Could you reproduce, exactly as written, every line from the one containing "Entra con CIE" through the last line of the records, and nothing else?
[[ Entries supplied, beginning ]]
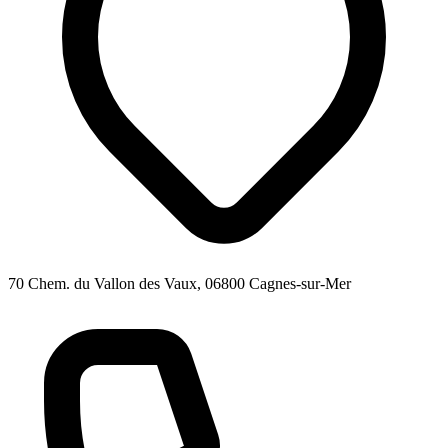
70 Chem. du Vallon des Vaux, 06800 Cagnes-sur-Mer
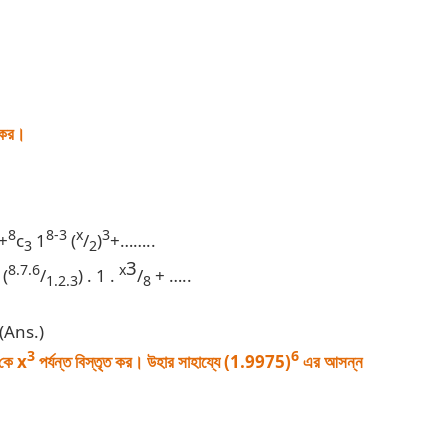
 কর।
8
8-3
x
3
+
c
1
(
/
)
+……..
3
2
3
8.7.6
x
 (
/
) . 1 .
/
+ …..
1.2.3
8
(Ans.)
3
6
কে x
পর্যন্ত বিস্তৃত কর। উহার সাহায্যে (1.9975)
এর আসন্ন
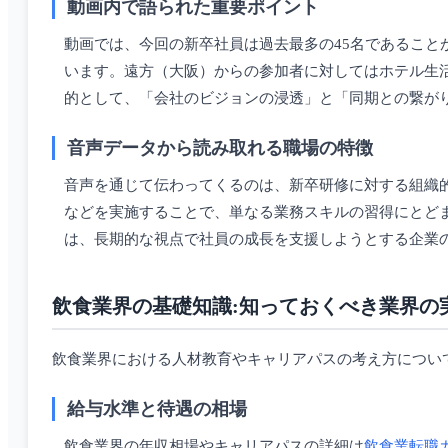
動画内で語られた重要ポイント
動画では、今回の新卒社員は過去最多の45名であること
います。遠方（大阪）からの参加者に対してはホテル生
的として、「会社のビジョンの浸透」と「同期との繋が
音声データから読み取れる職場の特徴
音声を通じて伝わってくるのは、新卒研修に対する組織
などを実施することで、単なる業務スキルの習得にとど
は、長期的な視点で社員の成長を支援しようとする企業
飲食業界の基礎知識:知っておくべき業界の
飲食業界における人材教育やキャリアパスの考え方につい
給与水準と待遇の相場
飲食業界の年収相場やキャリアパスの詳細は
飲食業転職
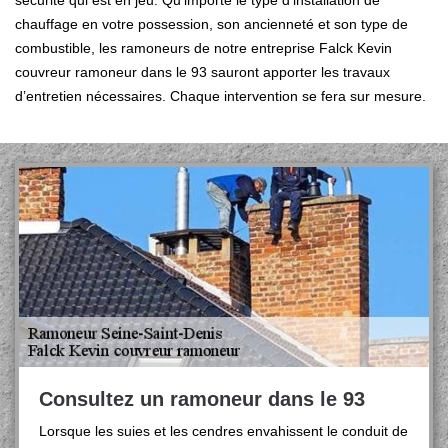
sécurité qui est en jeu. Qu’importe le type d’installation de
chauffage en votre possession, son ancienneté et son type de
combustible, les ramoneurs de notre entreprise Falck Kevin
couvreur ramoneur dans le 93 sauront apporter les travaux
d’entretien nécessaires. Chaque intervention se fera sur mesure.
Consultez un ramoneur dans le 93
Lorsque les suies et les cendres envahissent le conduit de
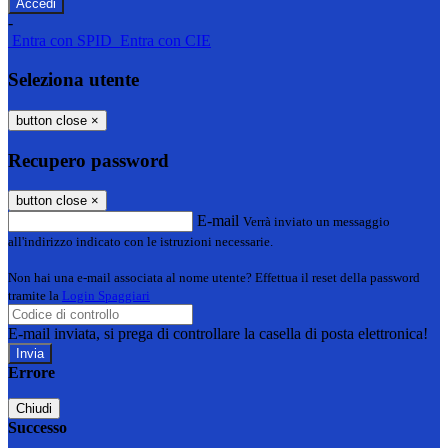
-
Entra con SPID
Entra con CIE
Seleziona utente
button close
×
Recupero password
button close
×
E-mail
Verrà inviato un messaggio
all'indirizzo indicato con le istruzioni necessarie.
Non hai una e-mail associata al nome utente? Effettua il reset della password
tramite la
Login Spaggiari
E-mail inviata, si prega di controllare la casella di posta elettronica!
Errore
Chiudi
Successo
[[ Entries supplied, end ]]
Answer to this exercise:
Entra con CIE
Seleziona utente
button close
×
Recupero password
button close
×
E-mail
Verrà inviato un messaggio
all'indirizzo indicato con le istruzioni necessarie.
Non hai una e-mail associata al nome utente? Effettua il reset della password
tramite la
Login Spaggiari
E-mail inviata, si prega di controllare la casella di posta elettronica!
Errore
Chiudi
Successo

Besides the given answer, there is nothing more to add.